• Records provided:
● ● ● ●

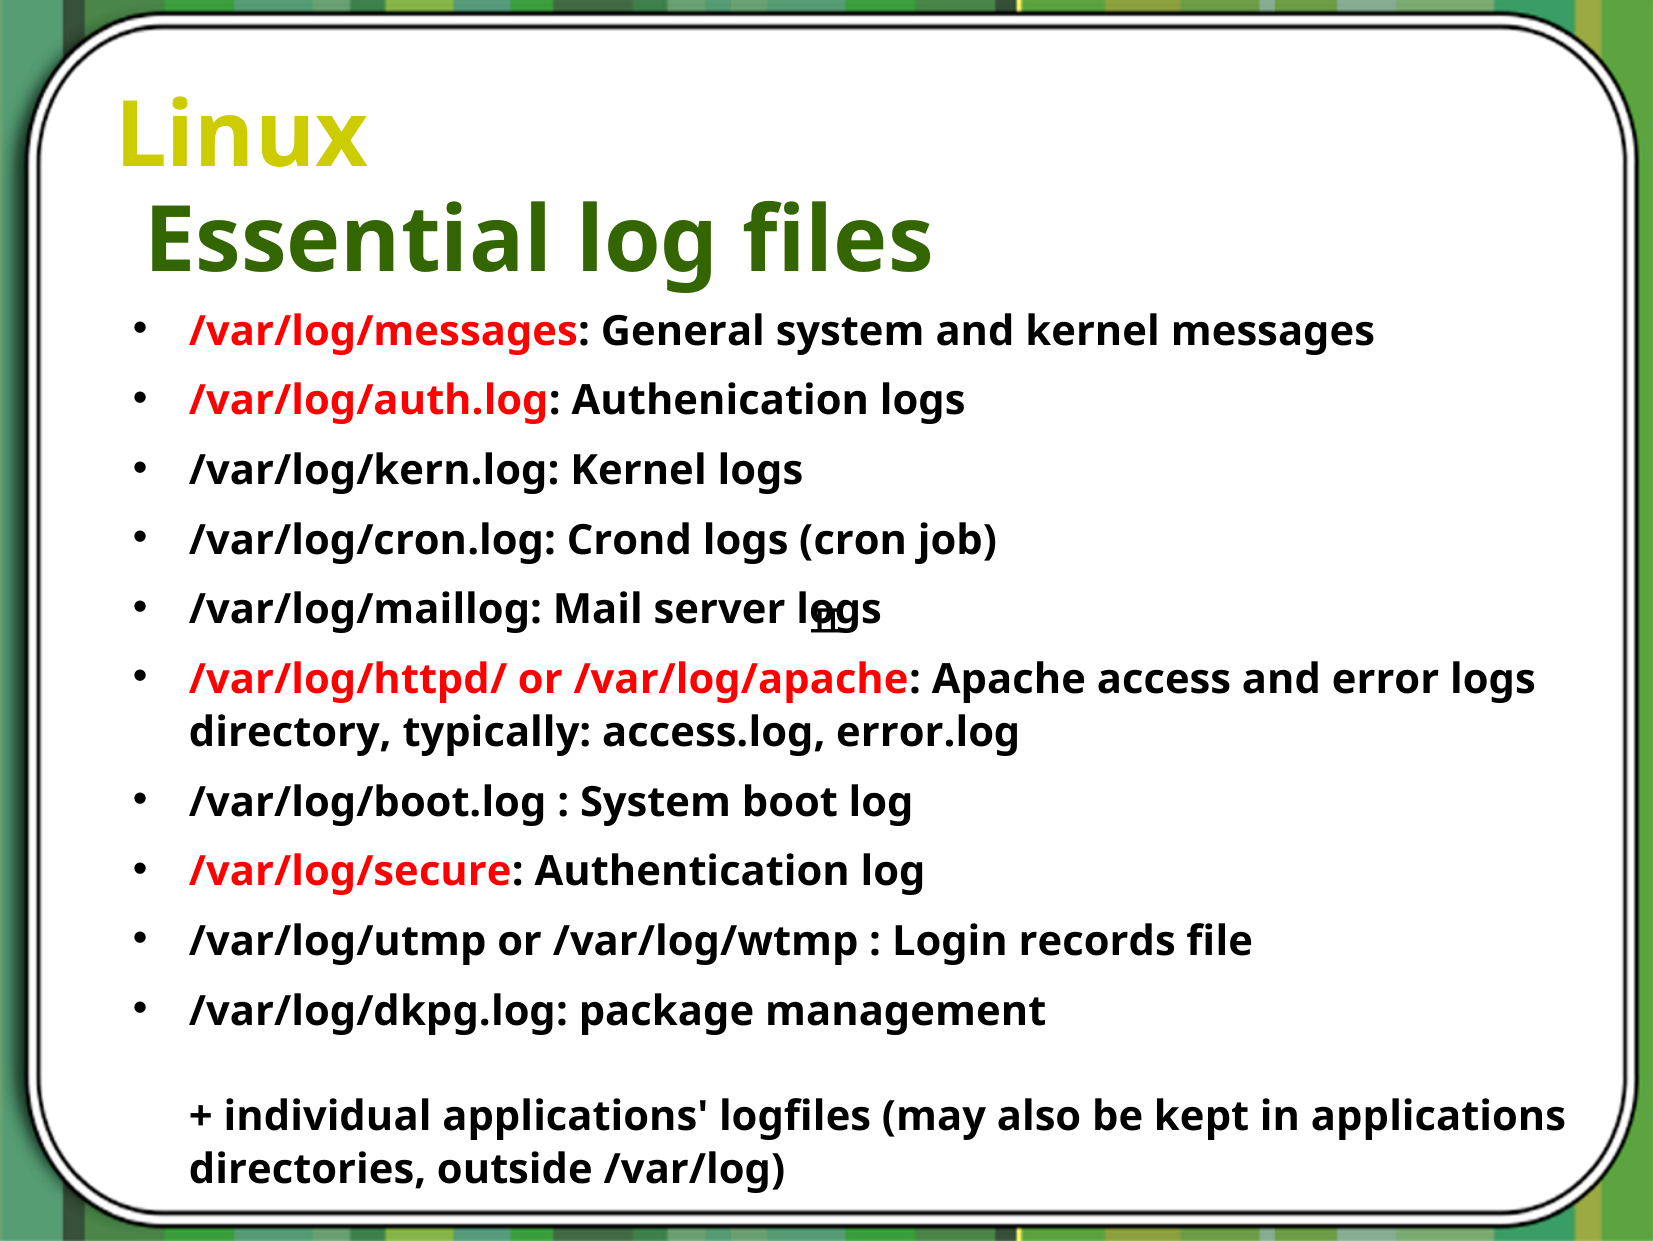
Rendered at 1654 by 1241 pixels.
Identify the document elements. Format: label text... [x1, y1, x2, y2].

list /var/log/messages: General system and kernel messages /var/log/auth.log: Authenication logs /var/log/kern.log: Kernel logs /var/log/cron.log: Crond logs (cron job) /var/log/maillog: Mail server logs /var/log/httpd/ or /var/log/apache: Apache access and error logs directory, typically: access.log, error.log /var/log/boot.log : System boot log /var/log/secure: Authentication log /var/log/utmp or /var/log/wtmp : Login records file /var/log/dkpg.log: package management + individual applications' logfiles (may also be kept in applications directories, outside /var/log) [118, 295, 1620, 1168]
title Essential log files [129, 147, 1536, 325]
picture [0, 0, 1654, 1241]
title Linux [100, 64, 1506, 199]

● ● ● ●

Copy the listing above word for word, and leave out the pictures.

Rendered at 1654 by 1241 pixels.
Identify the document elements. Format: label text... [x1, y1, x2, y2].

list /var/log/messages: General system and kernel messages /var/log/auth.log: Authenication logs /var/log/kern.log: Kernel logs /var/log/cron.log: Crond logs (cron job) /var/log/maillog: Mail server logs /var/log/httpd/ or /var/log/apache: Apache access and error logs directory, typically: access.log, error.log /var/log/boot.log : System boot log /var/log/secure: Authentication log /var/log/utmp or /var/log/wtmp : Login records file /var/log/dkpg.log: package management + individual applications' logfiles (may also be kept in applications directories, outside /var/log) [118, 295, 1620, 1168]
title Essential log files [129, 147, 1536, 325]
picture [0, 0, 1654, 1241]
title Linux [100, 64, 1506, 199]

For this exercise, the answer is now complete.